— Brief —
Print the records below exactly as they appear. Omit all pictures.

Page images and extracted text
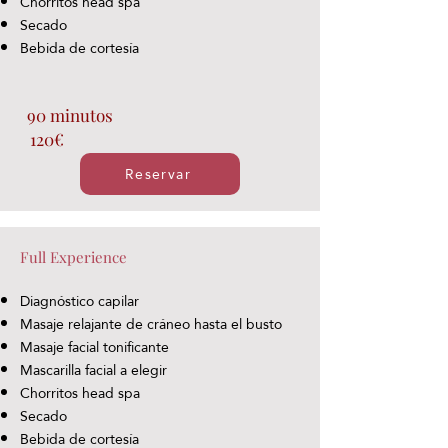
Chorritos head spa
Secado
Bebida de cortesía
90 minutos
120€
Reservar
Full Experience
Diagnóstico capilar
Masaje relajante de cráneo hasta el busto
Masaje facial tonificante
Mascarilla facial a elegir
Chorritos head spa
Secado
Bebida de cortesía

— Result of this task —
Chorritos head spa
Secado
Bebida de cortesía
90 minutos
120€
Reservar
Full Experience
Diagnóstico capilar
Masaje relajante de cráneo hasta el busto
Masaje facial tonificante
Mascarilla facial a elegir
Chorritos head spa
Secado
Bebida de cortesía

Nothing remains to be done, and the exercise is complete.